Jim Crombie, Chief Operating Office, NHS Lothian, said: “The timeline for the review has been based on the availability of the experienced and expert team from the Royal College of Paediatrics.
"The Royal College indicated that their full review team would not be able to attend in November and December. In particular, their lay member, who provides the public engagement perspective, was unavailable.
"NHS Lothian has been clear of the importance of ensuring that the review considers parent, public and stakeholder views, alongside the service and staffing issues and it would have been inappropriate for the Royal College to visit without this key member of their team. As a result revised dates for a visit in January were agreed.”
Asked why NHS Lothian did not pay heed to the emails, Mr Crombie said this was because during an online public consultation exercise, a 'significant'
number of the same email were received. He added: "We noted the numbers received however the content of each email was exactly the same and these points had been previously noted."
Mr Crombie said the chief executive was kept updated on plans for re-opening of the ward in August 2015. However, he added the team had "concerns about the sustainability" given several issues that existed.
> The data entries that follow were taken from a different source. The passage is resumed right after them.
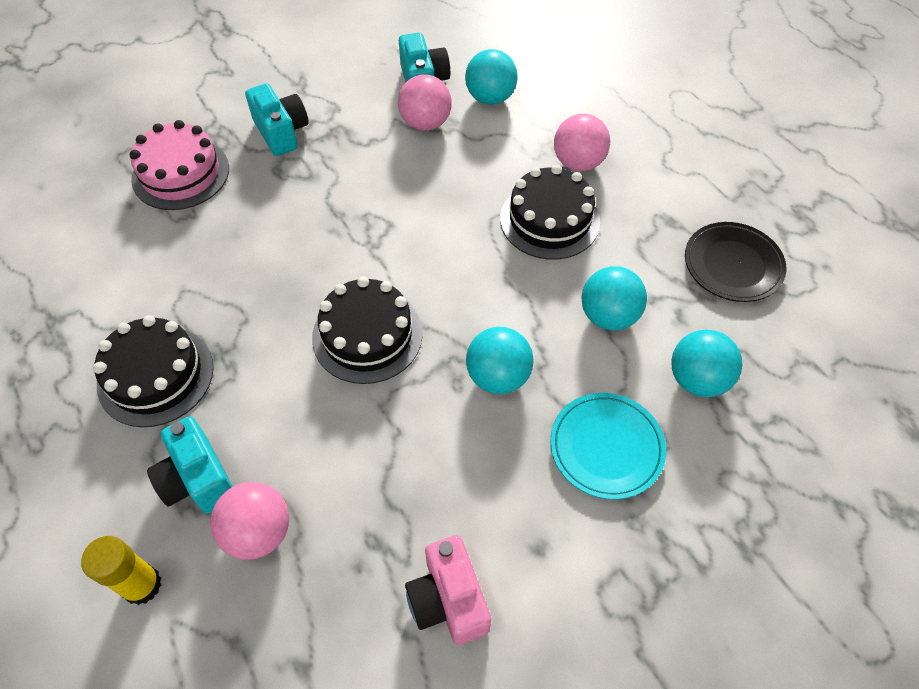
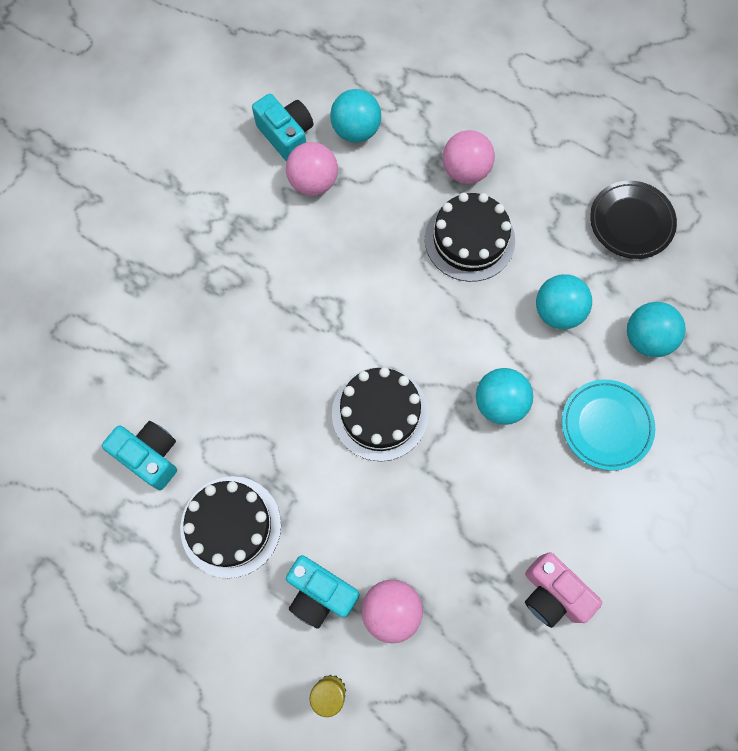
camera: 25 degrees left, 15 degrees up
pink cake [130,120,229,210] -> none
turquoise camera [245,83,309,156] -> turquoise camera moved to [102,421,177,490]

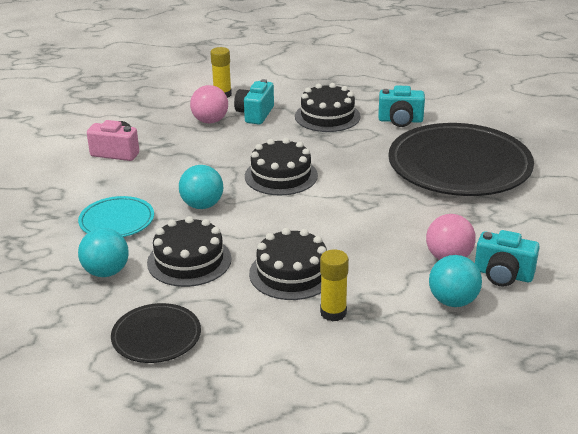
camera: 150 degrees right, 40 degrees down
turquoise camera [286,555,360,629] -> turquoise camera turned 75 degrees counterclockwise [234,79,274,125]
pink ball [442,130,495,184] -> yellow glue stick [320,249,349,322]
turquoise ball [536,274,592,329] -> black cake [147,216,231,287]
none -> black plate [388,123,534,196]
“While we wanted to provide reassurance that the inpatient service would fully resume, we also needed to be clear that it remained fragile and that a comprehensive review of acute paediatric services across Lothian would explore options to ensure the safest possible service and secure long term stability," he added.
A government spokesman said: "These emails are from officials seeking clarification on the reasons for the timing, in order to brief ministers and enable the Scottish Government to respond to questions. It is entirely normal for government officials to correspond with boards in this way.
"At no point in these emails is there any attempt from the Scottish Government to alter the timescale of the report. To claim otherwise is simply wrong."